● **Try it**:
Would you repeat the listing exactly but omit every picture?

***** Provided material *****

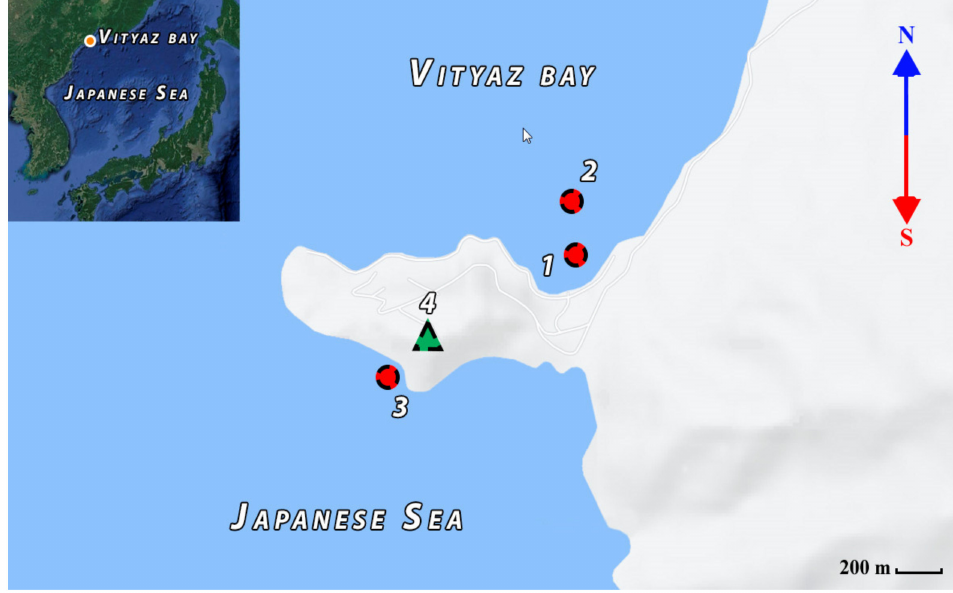
Figure 3. Map scheme of the experimental works. Points 1, 2, and 3 show the positions of laser meters of hydrosphere pressure variations, point 4 shows the position of laser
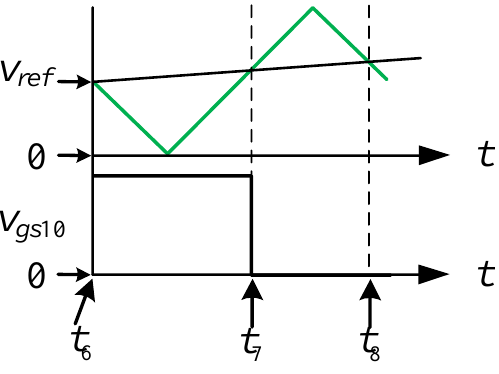
Figure 8. Gate signal of S 10 .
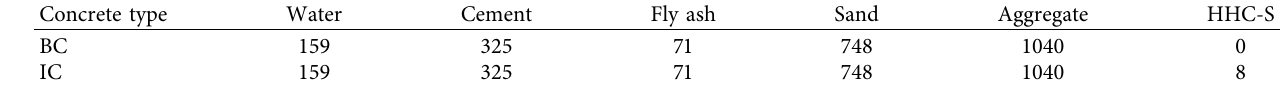
Table 6: Experimental concrete mix ratio ( kg/m 3 ) .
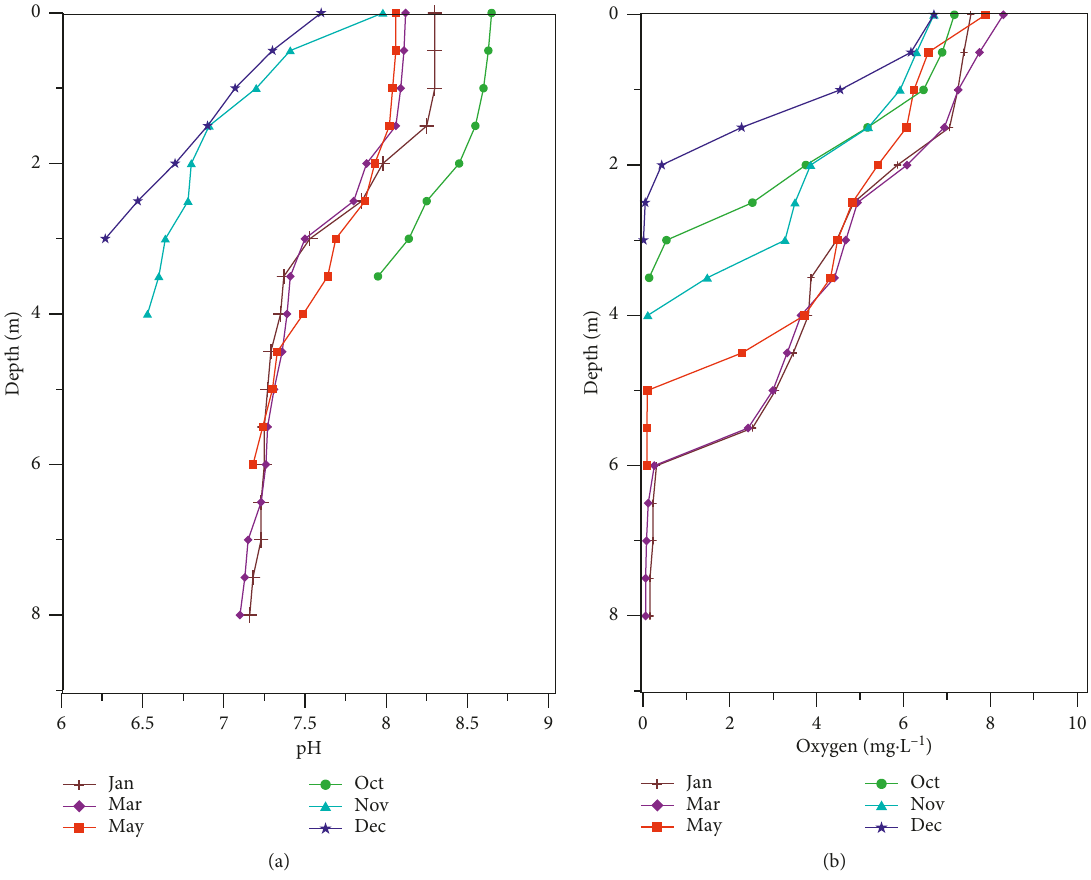
Figure 4: Vertical profiles of pH and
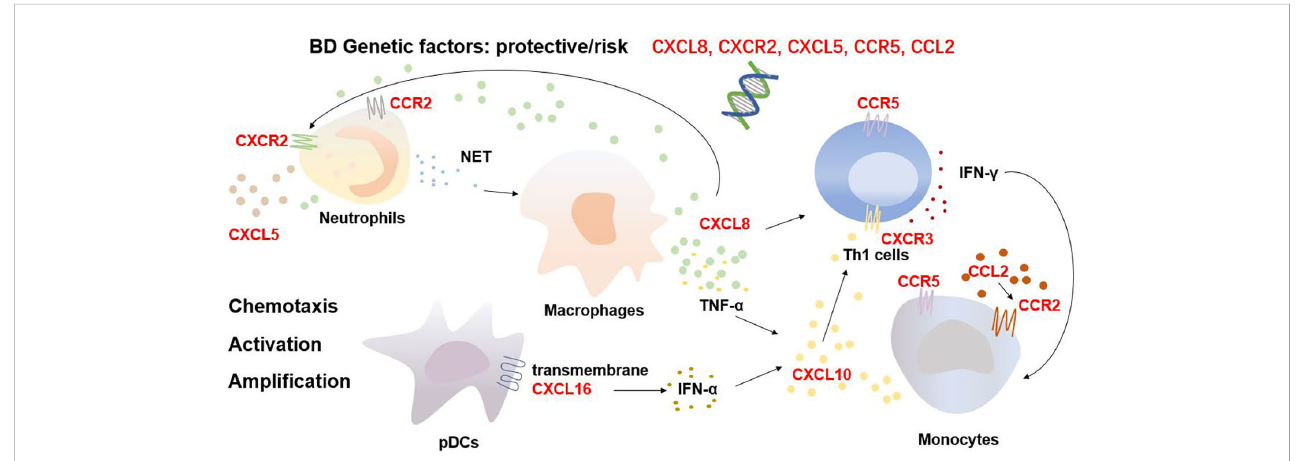
FIGURE 1 BD in fl ammatory microenvironment mediated by chemokines and chemokine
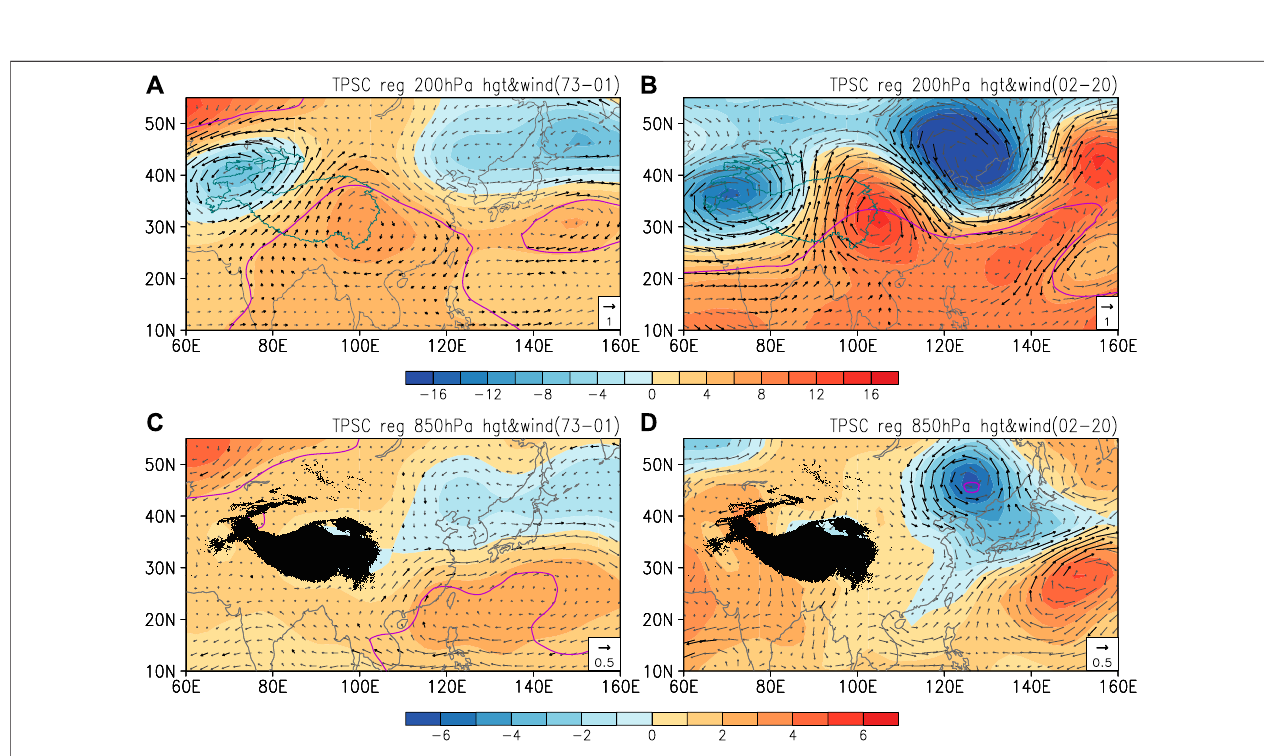
FIGURE3| Anomaliesof (A,B) 200 hPaand (C,D) 850 hPageopotentialheight(hgt)(shading,gpm)andwind(vector,m/s)insummerobtainedbylinearregressionagainst thewestern Tibetan Plateau summer snowcover indexfor theperiod (A,C) 1973 — 2001and (B, D) 2002 — 2020.Thescalefor windsis shown at thebottom-rightcorner. The black vectors denote wind anomalies signi fi cant at the 95% con fi dence level. The purple contours denote geopotential height anomalies signi fi cant at the 95% con fi dence level.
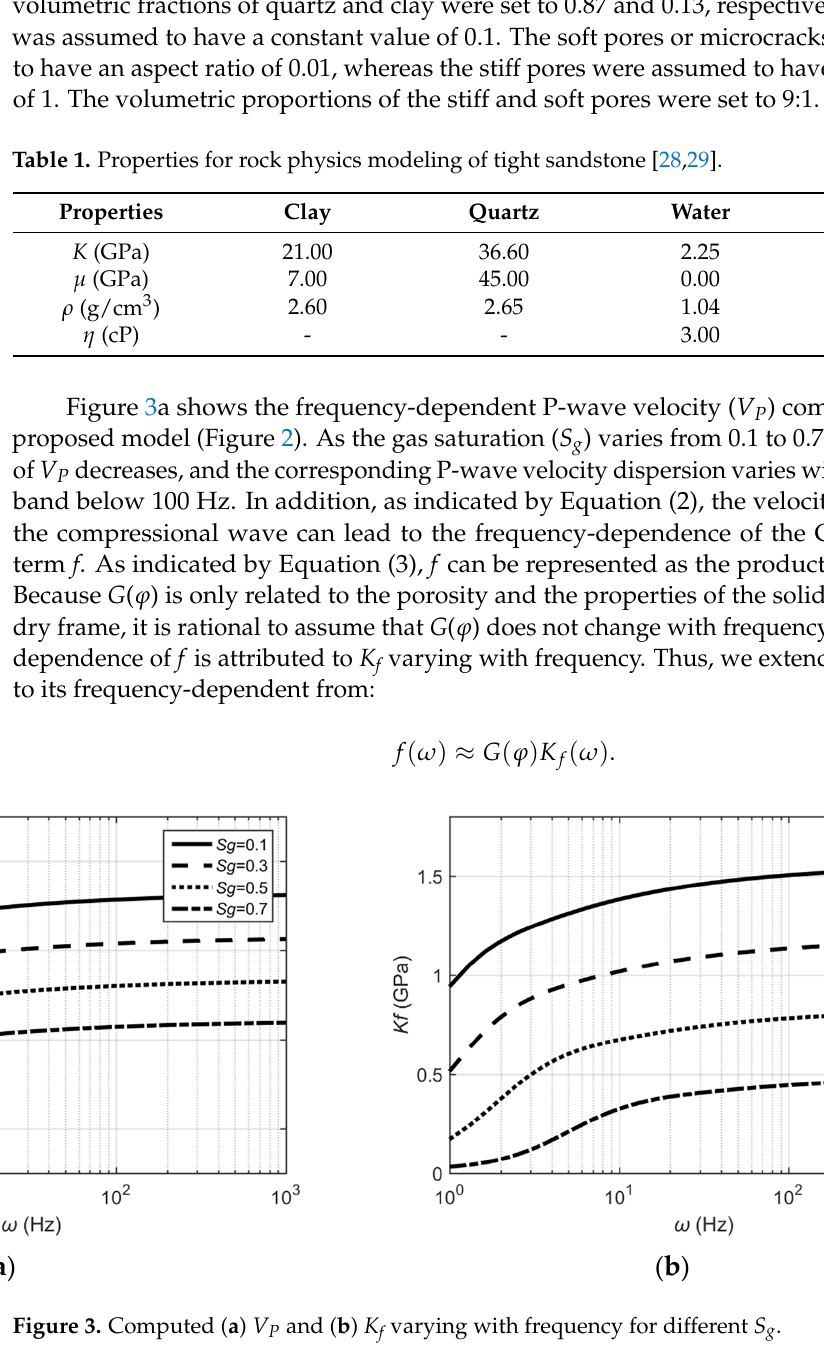
( b ) Figure 4. Computed ( a ) Δ V P / V P and ( b ) Δ K f / K f varying with frequency for different S g . In this study, we assumed that the fluid dispersion attribute was associated with the wave ‐ induced fluid flow described by patchy saturation theory [30]. However, depending on the characteristics of tight sandstones in specific areas, complex poroelastic behaviors in tight sandstones may be described by different theories, including the multi ‐ scale frac ‐ ture model [10,11] and the double ‐ porosity model [12–14]. 3.2. Synthetic Data Test Using a Realistic Model To accurately evaluate our proposed D Kf for gas prediction, we utilized synthetic data for a realistic model based on logging data from the study area. The main challenge faced in applying the realistic model is rock physical and seismic modeling that simultaneously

*****

● **Solution for this exercise**:
Figure 3. Map scheme of the experimental works. Points 1, 2, and 3 show the positions of laser meters of hydrosphere pressure variations, point 4 shows the position of laser
Figure 8. Gate signal of S 10 .
Table 6: Experimental concrete mix ratio ( kg/m 3 ) .
Figure 4: Vertical profiles of pH and
FIGURE 1 BD in fl ammatory microenvironment mediated by chemokines and chemokine
FIGURE3| Anomaliesof (A,B) 200 hPaand (C,D) 850 hPageopotentialheight(hgt)(shading,gpm)andwind(vector,m/s)insummerobtainedbylinearregressionagainst thewestern Tibetan Plateau summer snowcover indexfor theperiod (A,C) 1973 — 2001and (B, D) 2002 — 2020.Thescalefor windsis shown at thebottom-rightcorner. The black vectors denote wind anomalies signi fi cant at the 95% con fi dence level. The purple contours denote geopotential height anomalies signi fi cant at the 95% con fi dence level.
( b ) Figure 4. Computed ( a ) Δ V P / V P and ( b ) Δ K f / K f varying with frequency for different S g . In this study, we assumed that the fluid dispersion attribute was associated with the wave ‐ induced fluid flow described by patchy saturation theory [30]. However, depending on the characteristics of tight sandstones in specific areas, complex poroelastic behaviors in tight sandstones may be described by different theories, including the multi ‐ scale frac ‐ ture model [10,11] and the double ‐ porosity model [12–14]. 3.2. Synthetic Data Test Using a Realistic Model To accurately evaluate our proposed D Kf for gas prediction, we utilized synthetic data for a realistic model based on logging data from the study area. The main challenge faced in applying the realistic model is rock physical and seismic modeling that simultaneously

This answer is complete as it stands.